Look at the Big Picture

Before even diving into what’s working and what isn’t, it’s important to take a giant step back and look at your company’s goals from a holistic perspective. What products or services have you been focusing on in the previous year? What products or services will you be focusing on in the year to come? From there, it’s crucial to identify your goals with those focus items. Are you seeking to reach new investors? Broaden awareness? Boost assets under management? At this stage, identifying the goal itself is the name of the game—no need to move onto the methods you’ll utilize to achieve your goals.

 

What’s Working? What Isn’t?

Once you’ve identified your goals for the coming year, it’s appropriate to take a hard look at your existing marketing materials and initiatives. Ask yourself: are we happy with how our current initiatives are performing? How do we feel about our existing marketing materials? Are they pulling their weight? Do we feel that they communicate the right information to the right target audience(s)? It may be important to also take into account how you’re measuring success. Is it the number of downloads of your whitepaper? The number of hits to your ETF homepage? Of course, fundamentally it may boil down to assets under management (AUM), but this is a poor criteria for evaluating marketing materials, because their efficaciousness cannot be easily tied directly to a boost or drop in AUM.

 

What tools do we need to accomplish our goals?

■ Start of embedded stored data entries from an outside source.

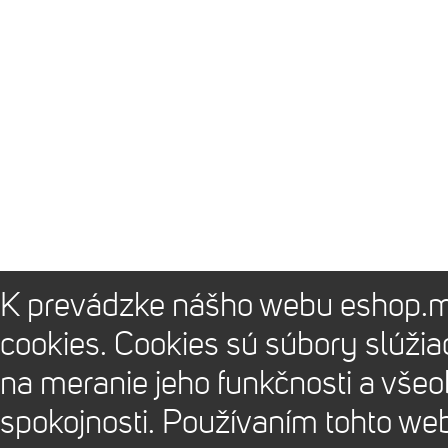
K prevádzke nášho webu eshop.m
cookies. Cookies sú súbory slúži
na meranie jeho funkčnosti a vše
spokojnosti. Používaním tohto we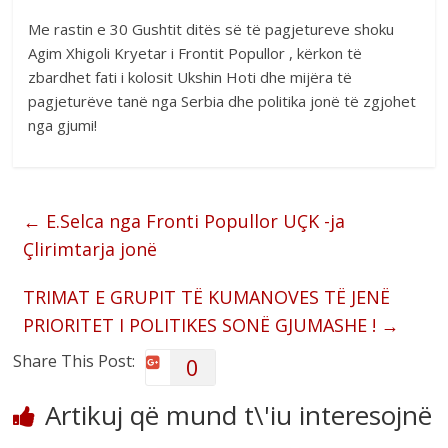
Me rastin e 30 Gushtit ditës së të pagjetureve shoku
Agim Xhigoli Kryetar i Frontit Popullor , kërkon të
zbardhet fati i kolosit Ukshin Hoti dhe mijëra të
pagjeturëve tanë nga Serbia dhe politika jonë të zgjohet
nga gjumi!
←
E.Selca nga Fronti Popullor UÇK -ja
Çlirimtarja jonë
TRIMAT E GRUPIT TË KUMANOVES TË JENË
PRIORITET I POLITIKES SONË GJUMASHE !
→
Share This Post:
0
Artikuj që mund t\'iu interesojnë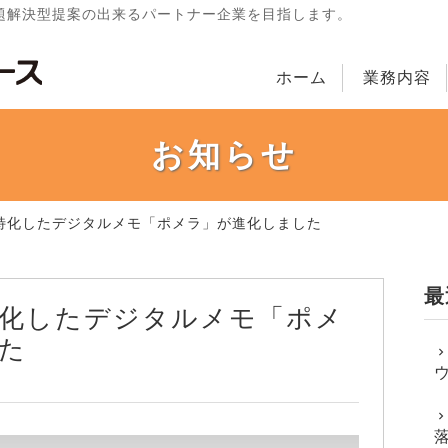
題解決型提案の出来るパートナー企業を目指します。
ホーム
業務内容
お知らせ
特化したデジタルメモ「ポメラ」が進化しました
最
化したデジタルメモ「ポメ
た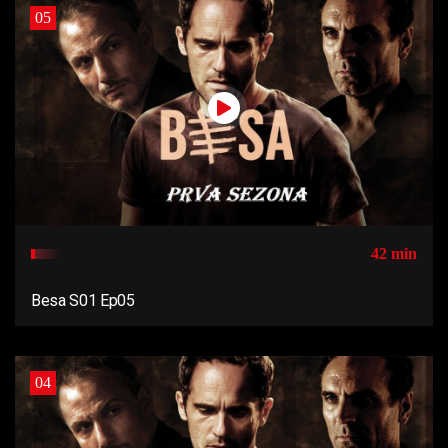
05
42 min
Besa S01 Ep05
04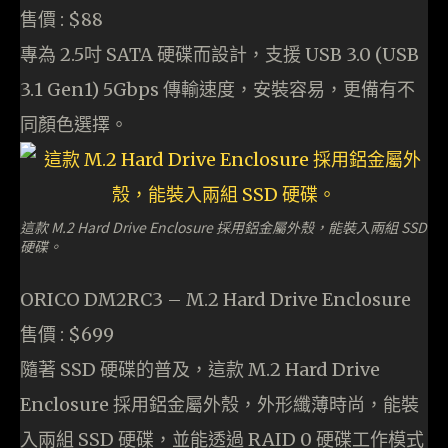
售價 : $88
專為 2.5吋 SATA 硬碟而設計，支援 USB 3.0 (USB
3.1 Gen1) 5Gbps 傳輸速度，安裝容易，更備有不
同顏色選擇。
這款 M.2 Hard Drive Enclosure 採用鋁金屬外殼，能裝入兩組 SSD
硬碟。
ORICO DM2RC3 – M.2 Hard Drive Enclosure
售價 : $699
隨著 SSD 硬碟的普及，這款 M.2 Hard Drive
Enclosure 採用鋁金屬外殼，外形纖薄時尚，能裝
入兩組 SSD 硬碟，並能透過 RAID 0 硬碟工作模式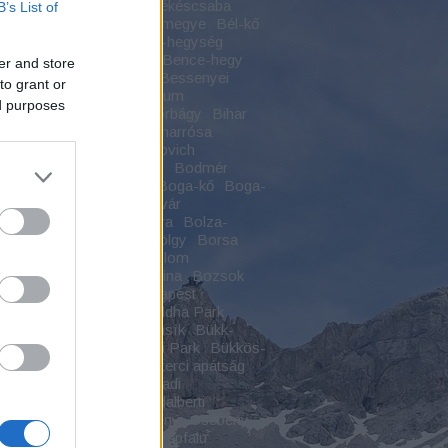
jhely
Békás-szoros
Békéscsaba
B’s List of
szentandrás
Békés vármegye
Bél-kő
szikla
Bélapátfalva
Béli-hegység
zey-kastély
Bélmegyer
Bence-hegy
er and store
-hegyi kilátó
Benevár
Bessenyei
to grant or
gy
Bethlen Gábor Kollégium
ed purposes
rcsárda
Betyárok
Biatorbágy
Bihar
-hegység
Biharfüred
Biharrósa
ugra
Bivalyos-tó
Blaskovich
ásza
Bocskai várkastély
Bodmér
og
Boga
Boga-katlan
Boga-kő
Boga-
Boga-völgy
Boldogkői vár
gkőváralja
Boldogkő vára
Bolza-
d
Bonchida
Borosán-völgy
Borsa
füred
Borsod
Bortemplom
söny
Bosznia-Hercegovina
Bozsok
va
Budai-hegység
Budapest
zentlőrinc
Buddha
Buddha Park
hizmus
Bükk
Bükk-fennsík
Bükk-
Bükkalja
Bükki Nemzeti Park
Bükkös-
Bulz-kő
Capalna
Ciszterci apátság
rci kolostor
Csabaszabadi
berény
Csákvár
Csanádalberti
da
Császártöltés
Csebény
Csebény
ás
Cserepes-völgy
Cserépfalu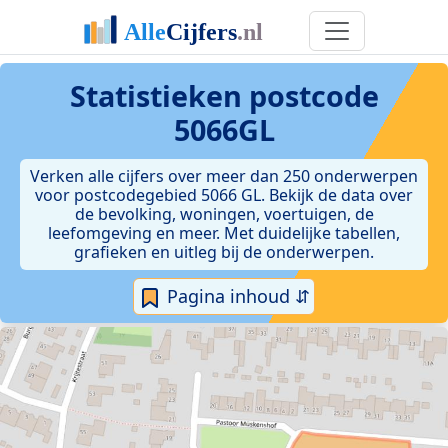
Statistieken postcode
5066GL
Verken alle cijfers over meer dan 250 onderwerpen
voor postcodegebied 5066 GL. Bekijk de data over
de bevolking, woningen, voertuigen, de
leefomgeving en meer. Met duidelijke tabellen,
grafieken en uitleg bij de onderwerpen.
Pagina inhoud ⇵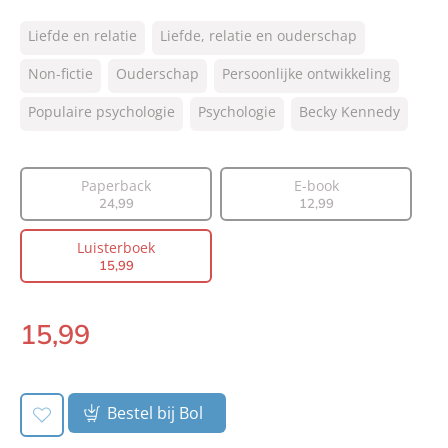
ISBN:
9789046177327
Liefde en relatie
Liefde, relatie en ouderschap
NUR:
770
Type:
Non-fictie
Ouderschap
Luisterboek
Persoonlijke ontwikkeling
Auteur(s):
Becky Kennedy
Populaire psychologie
Psychologie
Becky Kennedy
Vertaler:
Saskia Peterzon-Kotte, Corine
Guldie
Voorlezer:
Eva Damen
Paperback
E-book
Prijs:
15
,
99
24
,
99
12
,
99
Duur:
9 uur en 28 minuten
Luisterboek
Uitgever:
Lev.
15
,
99
Verschijningsdatum:
09-02-2023
15
,
99
Luisterboek:
Bestel bij Bol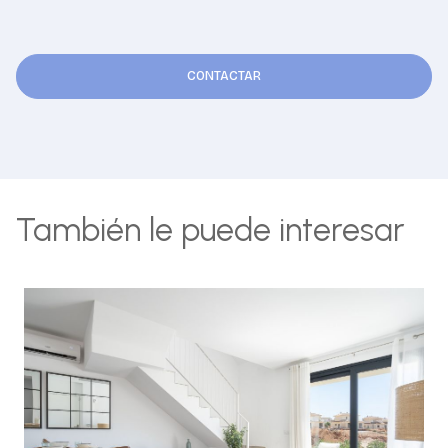
CONTACTAR
También le puede interesar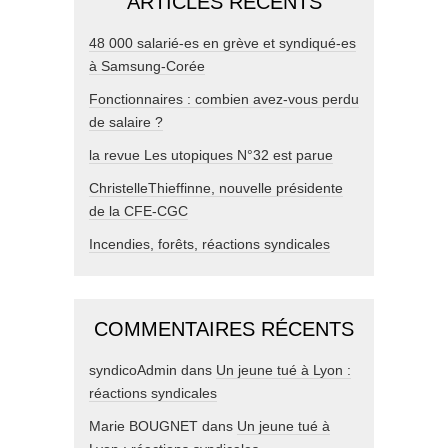
ARTICLES RÉCENTS
48 000 salarié-es en grève et syndiqué-es
à Samsung-Corée
Fonctionnaires : combien avez-vous perdu
de salaire ?
la revue Les utopiques N°32 est parue
ChristelleThieffinne, nouvelle présidente
de la CFE-CGC
Incendies, forêts, réactions syndicales
COMMENTAIRES RÉCENTS
syndicoAdmin
dans
Un jeune tué à Lyon :
réactions syndicales
Marie BOUGNET
dans
Un jeune tué à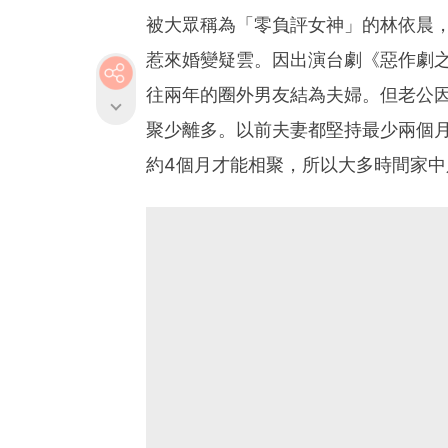
被大眾稱為「零負評女神」的林依晨
惹來婚變疑雲。因出演台劇《惡作劇之
往兩年的圈外男友結為夫婦。但老公
聚少離多。以前夫妻都堅持最少兩個
約4個月才能相聚，所以大多時間家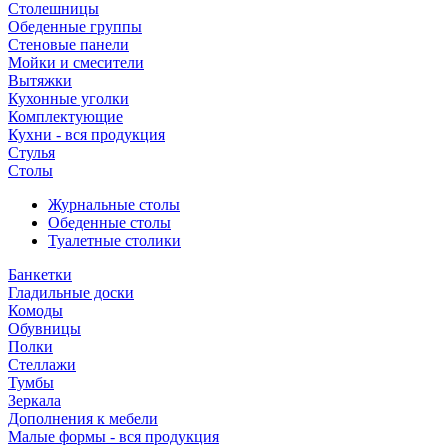
Столешницы
Обеденные группы
Стеновые панели
Мойки и смесители
Вытяжки
Кухонные уголки
Комплектующие
Кухни - вся продукция
Стулья
Столы
Журнальные столы
Обеденные столы
Туалетные столики
Банкетки
Гладильные доски
Комоды
Обувницы
Полки
Стеллажи
Тумбы
Зеркала
Дополнения к мебели
Малые формы - вся продукция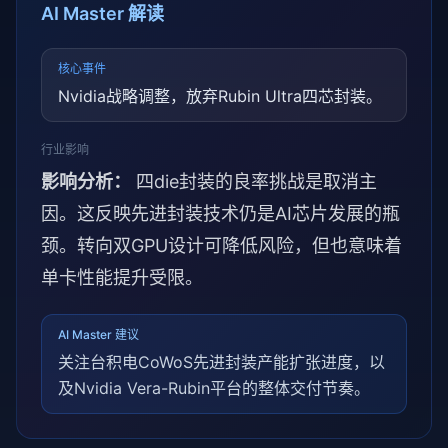
AI Master 解读
核心事件
Nvidia战略调整，放弃Rubin Ultra四芯封装。
行业影响
影响分析：
四die封装的良率挑战是取消主
因。这反映先进封装技术仍是AI芯片发展的瓶
颈。转向双GPU设计可降低风险，但也意味着
单卡性能提升受限。
AI Master 建议
关注台积电CoWoS先进封装产能扩张进度，以
及Nvidia Vera-Rubin平台的整体交付节奏。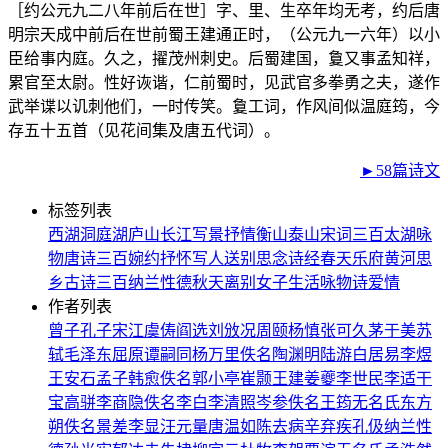
［约公元九二八年前后在世］字、里、生卒年均无考，约后唐
明宗天成中前后在世前蜀王建通正时，（公元九一六年）以小
臣给事内庭。久之，擢茂州刺史。后蜀建国，敻又事孟知祥，
累官至太尉。性好诙谐，仁前蜀时，见武官多拳勇之夫，遂作
武举谍以讥刺他们，一时传笑。敻工词，作风间似温庭筠，今
存五十五首（见花间集及唐五代词）。
►58篇诗文
标签列表
西湖
洞庭湖
庐山
长江
写景
抒情
衡山
泰山
宋词三百
太湖
咏
物
唐诗三百
婉约
抒怀
写人
送别
思念
诗经
春天
乐府
黄河
思
乡
古诗三百
纳兰性德
秋天
离别
女子
生活
咏物诗
爱情
作者列表
曾子
孔子
宋江
虞俦
阎选
刘攽
况周颐
杨慎
张可久
茅于美
苏
轼
毛泽东
屈原
谭嗣同
杨万里
佚名
陶渊明
陆游
白居易
李煜
王安石
孟子
韩愈
佚名
郭小亭
崔颢
王建
姜夔
李世民
李适
干
宝
高骈
李商隐
佚名
李白
李清照
岑参
佚名
王筠
无名氏
东方
朔
佚名
景差
李显
汪元量
唐温如
陈去病
辛弃疾
孔伋
纳兰性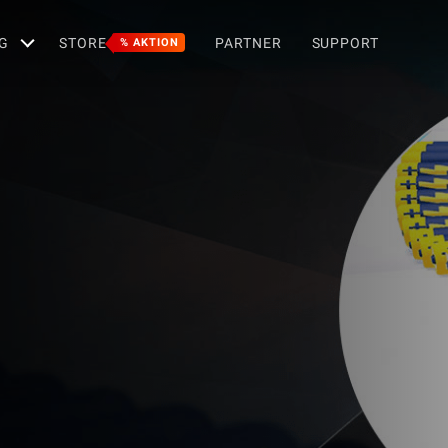
G
STORE
PARTNER
SUPPORT
% AKTION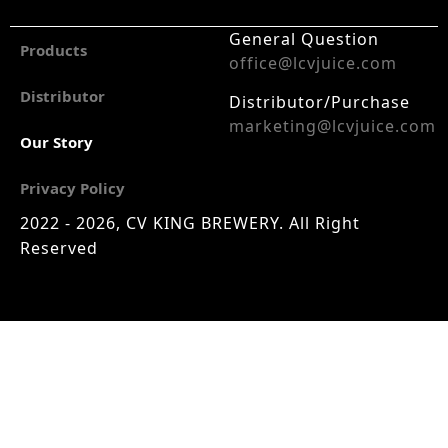
General Question
Products
office@lcvjuice.com
Distributor
Distributor/Purchase
marketing@lcvjuice.com
Our Story
Privacy Policy
2022 - 2026, CV KING BREWERY. All Right
Reserved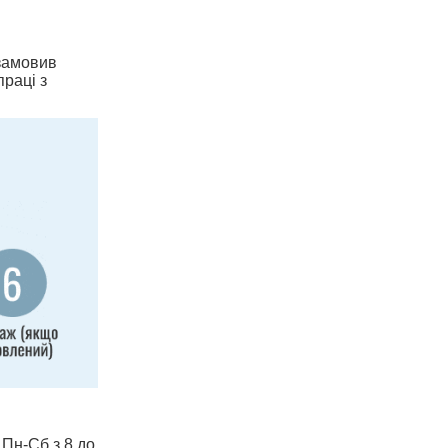
 замовив
праці з
 Пн-Сб з 8 до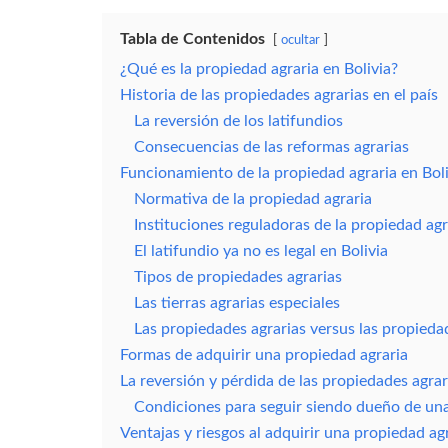
E
O
S
C
R
Tabla de Contenidos
ocultar
T
E
O
S
¿Qué es la propiedad agraria en Bolivia?
R
I
I
N
Historia de las propiedades agrarias en el país
O
M
O
La reversión de los latifundios
B
Consecuencias de las reformas agrarias
I
L
Funcionamiento de la propiedad agraria en Boli
I
A
Normativa de la propiedad agraria
R
I
Instituciones reguladoras de la propiedad agr
A
El latifundio ya no es legal en Bolivia
S
Tipos de propiedades agrarias
C
Las tierras agrarias especiales
A
S
Las propiedades agrarias versus las propied
A
Formas de adquirir una propiedad agraria
S
E
La reversión y pérdida de las propiedades agrar
N
B
Condiciones para seguir siendo dueño de una
O
L
Ventajas y riesgos al adquirir una propiedad agr
I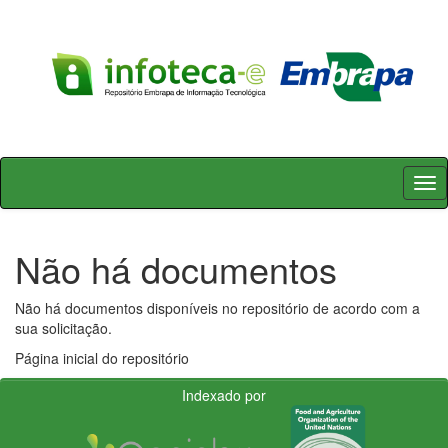
Skip
navigation
Não há documentos
Não há documentos disponíveis no repositório de acordo com a
sua solicitação.
Página inicial do repositório
Indexado por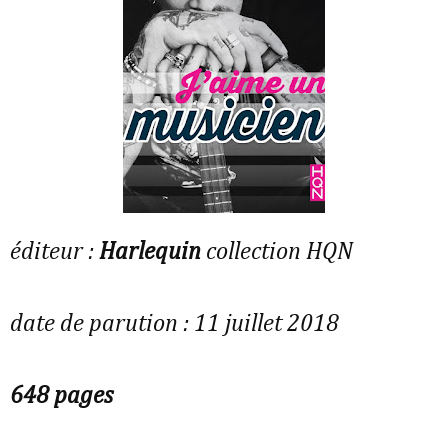
éditeur :
Harlequin
collection HQN
date de parution : 11 juillet 2018
648 pages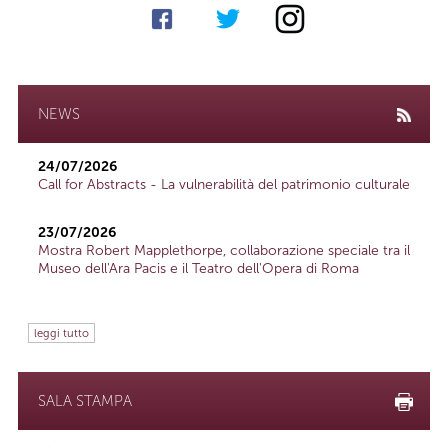
NEWS
24/07/2026
Call for Abstracts - La vulnerabilità del patrimonio culturale
23/07/2026
Mostra Robert Mapplethorpe, collaborazione speciale tra il
Museo dell'Ara Pacis e il Teatro dell'Opera di Roma
leggi tutto
SALA STAMPA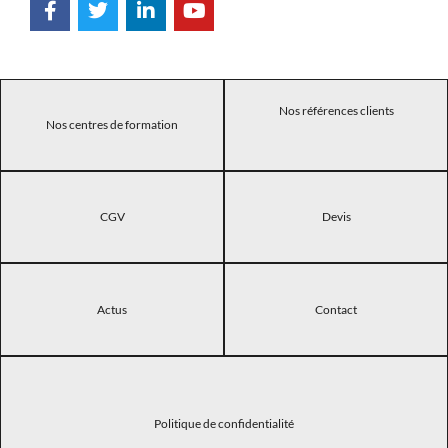
Nos références clients
Nos centres de formation
CGV
Devis
Actus
Contact
Politique de confidentialité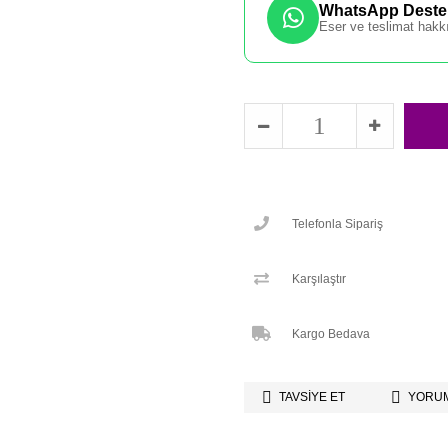
WhatsApp Destek
Eser ve teslimat hakkı
Telefonla Sipariş
Karşılaştır
Kargo Bedava
TAVSIYE ET
YORUM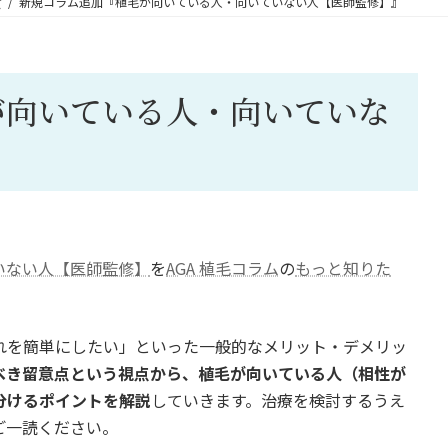
せ
新規コラム追加『植毛が向いている人・向いていない人【医師監修】』
が向いている人・向いていな
いない人【医師監修】
を
AGA 植毛コラム
の
もっと知りた
れを簡単にしたい」といった一般的なメリット・デメリッ
べき留意点という視点から、植毛が向いている人（相性が
分けるポイントを解説
していきます。治療を検討するうえ
ご一読ください。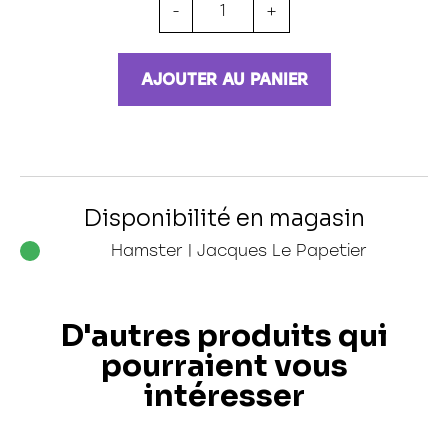
35 pièces
-
+
36 pièces
48 pièces
49 pièces
AJOUTER AU PANIER
54 pièces
60 pièces
150 pièces xxl
100 pièces xxl
200 pièces xxl
250 pièces
Disponibilité en magasin
300 pièces xxl
3d
Hamster | Jacques Le Papetier
D'autres produits qui
pourraient vous
intéresser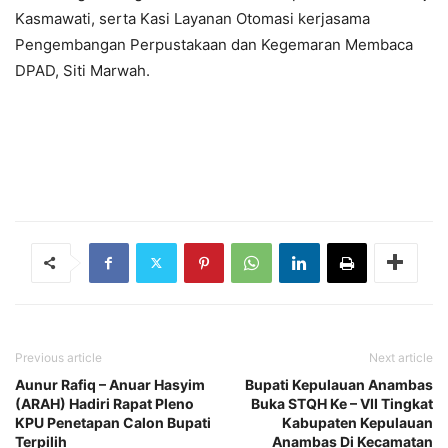
Kasmawati, serta Kasi Layanan Otomasi kerjasama
Pengembangan Perpustakaan dan Kegemaran Membaca
DPAD, Siti Marwah.
Previous article
Next article
Aunur Rafiq – Anuar Hasyim
Bupati Kepulauan Anambas
(ARAH) Hadiri Rapat Pleno
Buka STQH Ke – VII Tingkat
KPU Penetapan Calon Bupati
Kabupaten Kepulauan
Terpilih
Anambas Di Kecamatan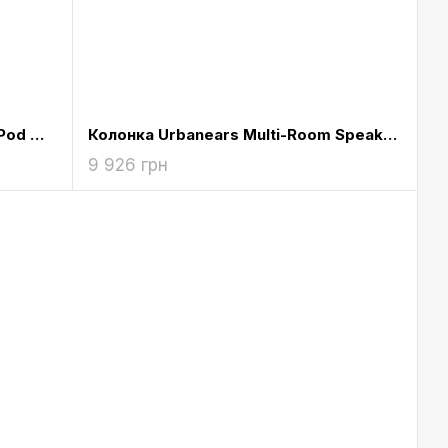
Акустична колонка Apple HomePod White (MQHV2)
Колонка Urbanears Multi-Room Speaker Baggen Vinyl Black (4091649)
9 926 грн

The tools you need to accomplish your marketing goals are dictated by your team’s vision of success, as well as the target audience. If “success” means a broader general brand awareness among retail investors, then perhaps a social media outreach campaign with short, snackable animated videos might be a good place to start. If “success” means communicating more effectively with sophisticated investors, then your tools may include lengthier content and research pieces, whitepapers, and presentation decks for webinars that dive into the minutiae of the financial products in question.

See our related article on 3 Ways ETF Issuers can Utilize Animated Videos

 

Ensure that your initiatives are working together

Your overall marketing plan is only effective if all the moving pieces are working together effectively. Your advertising campaign or content marketing should be targeting the right audiences for the content you’re driving visitors to. Your content should be tailored to the overall goals of your marketing campaign, which means choosing the right formats, lengths, and complexity. At a higher level, there should be a profound consistency in messaging and design across all of your content and initiatives, so that prospective investors know what to expect when it comes to your brand, products, and services.

 

The Bottom Line

By taking an annual look under the hood at your financial marketing routine, you’ll be aligning existing and new initiatives, while breaking out of the autopilot we often find ourselves in when we don’t take a step back to re-examine our overall strategy. With a closer look and the space to contemplate overall goals, an annual review is the perfect opportunity to get your financial marketing routine back on track for the future.